Im Verkehrssektor werden die Experten deutlich: Die Maßnahmen reichten nicht aus, um auf den Zielpfad des Klimaschutzgesetzes zu gelangen. Zwar könnten Maßnahmen wie die Lkw-Maut oder das Deutschlandticket einen Beitrag zur Emissionsminderung leisten, jedoch seien viele Annahmen der Bundesregierung "optimistisch" und "möglicherweise überschätzt". Die Experten merken an, dass rund zwei Drittel der Treibhausgasemissionen im Personenverkehr entstünden, vor allem im motorisierten Individualverkehr (also auf der Straße). Die meisten Maßnahmen mit der größten Minderungswirkung zielten jedoch "fast ausschließlich" auf eine Dekarbonisierung des Güterverkehrs ab, "was als kritisch eingestuft wird". Der Klimarat spricht eine Empfehlung aus, indirekt adressiert an Verkehrsminister Volker Wissing und Finanzminister Christian Lindner (beide FDP): Ein konsequenter Ausbau und die Stärkung der ÖPNV- und Schieneninfrastruktur sei "relevant" und bedürfe einer Sicherstellung der Finanzminister. 

Wie lauten die Empfehlungen?

Der Expertenrat sieht Handlungsbedarf, etwa bei der Verbesserung der Datenlage und – wie zu erwarten – beim Erreichen der Einsparziele. Zwar lobt das Gremium "wichtige Innovationen", welche das bisherige Klimaschutz-Instrumentarium nennenswert erweitern würden, darunter auch das Heizungsgesetz in Verbindung mit der Wärmeplanung. Allerdings fehle ein "schlüssiges Gesamtkonzept".

So seien viele der geplante Maßnahmen nicht nur "noch sehr unkonkret", auch fehle ein Kontroll-Mechanismus, um die tatsächliche Realisierung der Vorhaben nachzuhalten. Der Expertenrat macht hier sogar einen "besonderen Handlungsbedarf" aus, da die Bundesregierung die einzelnen Sektorziele praktisch aufgegeben hat (s. Stichpunkt Klimaschutzgesetz). Soll wohl heißen: Der Rat plädiert (wieder) für mehr Eigenverantwortung in den einzelnen Ressorts. Die Experten gehen davon aus, dass die verbleibende Lücke zu den Klimazielen 2030 mit einer reinen Vielzahl an verschieden Maßnahmen kaum geschlossen werden kann. Vielmehr brauche es einen "übergreifenden" Rahmen.

Was wird im Klimaschutzgesetz und Klimaschutzprogramm geregelt?

Das Klimaschutzgesetz sieht eine Reduzierung der deutschen Treibhausgasemissionen von mindestens 65 Prozent bis zum Jahr 2030 (im Vergleich zu 1990) vor.

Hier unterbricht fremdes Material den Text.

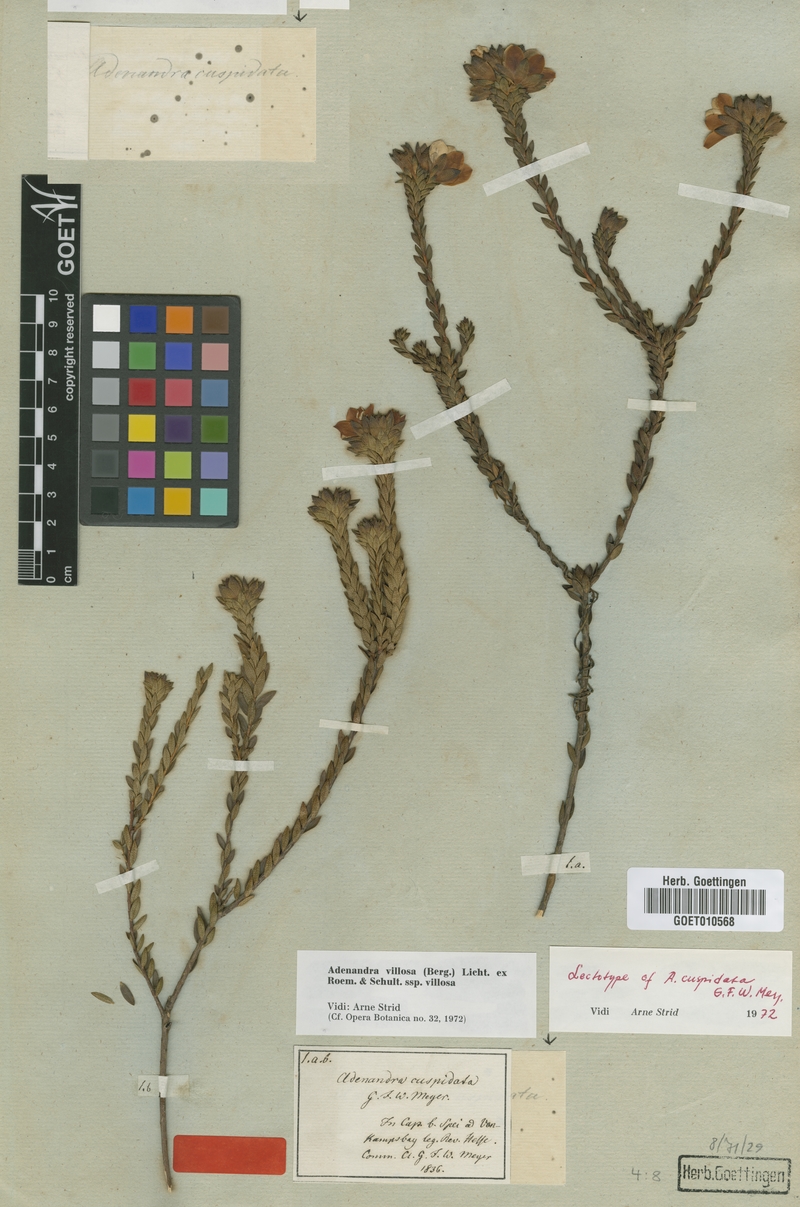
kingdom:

Ungeachtet des Protests von Umweltverbänden hatte die Bundesregierung im Juni grundlegende Änderungen am Gesetz beschlossen:

  • Künftig soll nicht mehr jedes einzelne Ministerium für die Einhaltung der Klimaziele geradestehen müssen. Stattdessen wird das CO2-Einsparziel auf alle Bereiche gemeinsam gerechnet. Werden also in der Landwirtschaft zu viele Treibhausgase ausgestoßen, kann das durch Einsparungen im Industriesektor ausgeglichen werden.
  • Die Bundesregierung als Ganzes soll künftig entscheiden, in welchem Sektor und mit welchen Maßnahmen die zulässige CO2-Gesamtmenge bis 2030 erreicht werden soll – allerdings erst, wenn es zwei Jahre in Folge zu einer Zielverfehlung kommt.
  • Ebenso entfällt die Pflicht für betroffene Ministerien, bei Zielverfehlungen Sofortprogramme für mehr Klimaschutz vorzulegen.

Verknüpft mit dem Klimaschutzgesetz, listet das Klimaschutzprogramm rund 130 beschlossene oder geplante Maßnahmen zur Emissionsminderung auf. Diese reichen allerdings nicht aus, um das selbstgesteckte Ziel bis 2030 zu erreichen. "Wir schließen die Klimaschutzlücke, die die Vorgängerregierung uns hinterlassen hat, um bis zu 80 Prozent", räumte Wirtschaftsminister Habeck ein. Der Expertenrat hat Habecks Annahme nun bestätigt – wenngleich das Gremium von einer größeren Lücke ausgeht.